### EXERCISE REQUIREMENTS
Quote all entries in full, exactly.

### PROVIDED RECORDS
---*---

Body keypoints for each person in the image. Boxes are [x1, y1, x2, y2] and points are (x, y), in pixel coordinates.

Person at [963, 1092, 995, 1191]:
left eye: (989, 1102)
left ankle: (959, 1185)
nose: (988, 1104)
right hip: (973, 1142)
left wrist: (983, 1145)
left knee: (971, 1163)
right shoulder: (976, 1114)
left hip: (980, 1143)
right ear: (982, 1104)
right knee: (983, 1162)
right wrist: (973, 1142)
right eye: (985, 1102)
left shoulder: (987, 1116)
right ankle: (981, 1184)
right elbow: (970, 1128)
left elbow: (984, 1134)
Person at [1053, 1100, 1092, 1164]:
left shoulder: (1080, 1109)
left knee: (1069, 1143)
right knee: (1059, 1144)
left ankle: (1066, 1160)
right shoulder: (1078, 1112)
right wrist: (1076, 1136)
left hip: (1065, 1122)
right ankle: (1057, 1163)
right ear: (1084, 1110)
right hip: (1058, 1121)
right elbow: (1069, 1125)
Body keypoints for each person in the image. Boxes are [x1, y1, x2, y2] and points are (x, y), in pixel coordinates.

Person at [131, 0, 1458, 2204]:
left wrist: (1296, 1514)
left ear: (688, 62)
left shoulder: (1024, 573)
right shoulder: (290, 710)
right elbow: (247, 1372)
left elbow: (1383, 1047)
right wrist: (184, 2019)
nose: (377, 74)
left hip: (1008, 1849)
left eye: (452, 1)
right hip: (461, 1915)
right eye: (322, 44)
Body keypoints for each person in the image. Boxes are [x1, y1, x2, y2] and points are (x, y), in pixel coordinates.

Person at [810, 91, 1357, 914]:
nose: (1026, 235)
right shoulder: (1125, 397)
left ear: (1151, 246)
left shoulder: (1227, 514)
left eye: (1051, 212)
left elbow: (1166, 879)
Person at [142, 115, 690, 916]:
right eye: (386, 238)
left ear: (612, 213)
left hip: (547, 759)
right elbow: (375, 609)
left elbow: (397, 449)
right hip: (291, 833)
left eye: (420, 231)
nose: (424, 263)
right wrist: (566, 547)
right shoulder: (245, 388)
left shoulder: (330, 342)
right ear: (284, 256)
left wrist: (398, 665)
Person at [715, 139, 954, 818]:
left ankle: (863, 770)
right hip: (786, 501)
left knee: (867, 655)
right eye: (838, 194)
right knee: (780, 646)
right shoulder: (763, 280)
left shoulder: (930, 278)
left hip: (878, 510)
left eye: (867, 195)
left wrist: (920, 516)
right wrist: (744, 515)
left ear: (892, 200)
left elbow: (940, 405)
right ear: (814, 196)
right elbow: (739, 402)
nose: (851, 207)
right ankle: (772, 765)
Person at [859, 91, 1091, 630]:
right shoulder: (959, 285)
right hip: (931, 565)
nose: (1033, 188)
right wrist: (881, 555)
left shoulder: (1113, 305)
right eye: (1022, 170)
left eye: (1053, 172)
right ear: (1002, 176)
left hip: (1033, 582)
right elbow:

---*---

### OUTPUT
Body keypoints for each person in the image. Boxes are [x1, y1, x2, y2] and points are (x, y), in pixel coordinates.

Person at [963, 1092, 995, 1191]:
left eye: (989, 1102)
left ankle: (959, 1185)
nose: (988, 1104)
right hip: (973, 1142)
left wrist: (983, 1145)
left knee: (971, 1163)
right shoulder: (976, 1114)
left hip: (980, 1143)
right ear: (982, 1104)
right knee: (983, 1162)
right wrist: (973, 1142)
right eye: (985, 1102)
left shoulder: (987, 1116)
right ankle: (981, 1184)
right elbow: (970, 1128)
left elbow: (984, 1134)
Person at [1053, 1100, 1092, 1164]:
left shoulder: (1080, 1109)
left knee: (1069, 1143)
right knee: (1059, 1144)
left ankle: (1066, 1160)
right shoulder: (1078, 1112)
right wrist: (1076, 1136)
left hip: (1065, 1122)
right ankle: (1057, 1163)
right ear: (1084, 1110)
right hip: (1058, 1121)
right elbow: (1069, 1125)
Body keypoints for each person in the image. Boxes are [x1, y1, x2, y2] and points are (x, y), in pixel coordinates.

Person at [131, 0, 1458, 2204]:
left wrist: (1296, 1514)
left ear: (688, 62)
left shoulder: (1024, 573)
right shoulder: (290, 710)
right elbow: (247, 1372)
left elbow: (1383, 1047)
right wrist: (184, 2019)
nose: (377, 74)
left hip: (1008, 1849)
left eye: (452, 1)
right hip: (461, 1915)
right eye: (322, 44)
Body keypoints for each person in the image. Boxes are [x1, y1, x2, y2] and points are (x, y), in pixel coordinates.

Person at [810, 91, 1357, 914]:
nose: (1026, 235)
right shoulder: (1125, 397)
left ear: (1151, 246)
left shoulder: (1227, 514)
left eye: (1051, 212)
left elbow: (1166, 879)
Person at [142, 115, 690, 916]:
right eye: (386, 238)
left ear: (612, 213)
left hip: (547, 759)
right elbow: (375, 609)
left elbow: (397, 449)
right hip: (291, 833)
left eye: (420, 231)
nose: (424, 263)
right wrist: (566, 547)
right shoulder: (245, 388)
left shoulder: (330, 342)
right ear: (284, 256)
left wrist: (398, 665)
Person at [715, 139, 954, 818]:
left ankle: (863, 770)
right hip: (786, 501)
left knee: (867, 655)
right eye: (838, 194)
right knee: (780, 646)
right shoulder: (763, 280)
left shoulder: (930, 278)
left hip: (878, 510)
left eye: (867, 195)
left wrist: (920, 516)
right wrist: (744, 515)
left ear: (892, 200)
left elbow: (940, 405)
right ear: (814, 196)
right elbow: (739, 402)
nose: (851, 207)
right ankle: (772, 765)
Person at [859, 91, 1091, 630]:
right shoulder: (959, 285)
right hip: (931, 565)
nose: (1033, 188)
right wrist: (881, 555)
left shoulder: (1113, 305)
right eye: (1022, 170)
left eye: (1053, 172)
right ear: (1002, 176)
left hip: (1033, 582)
right elbow:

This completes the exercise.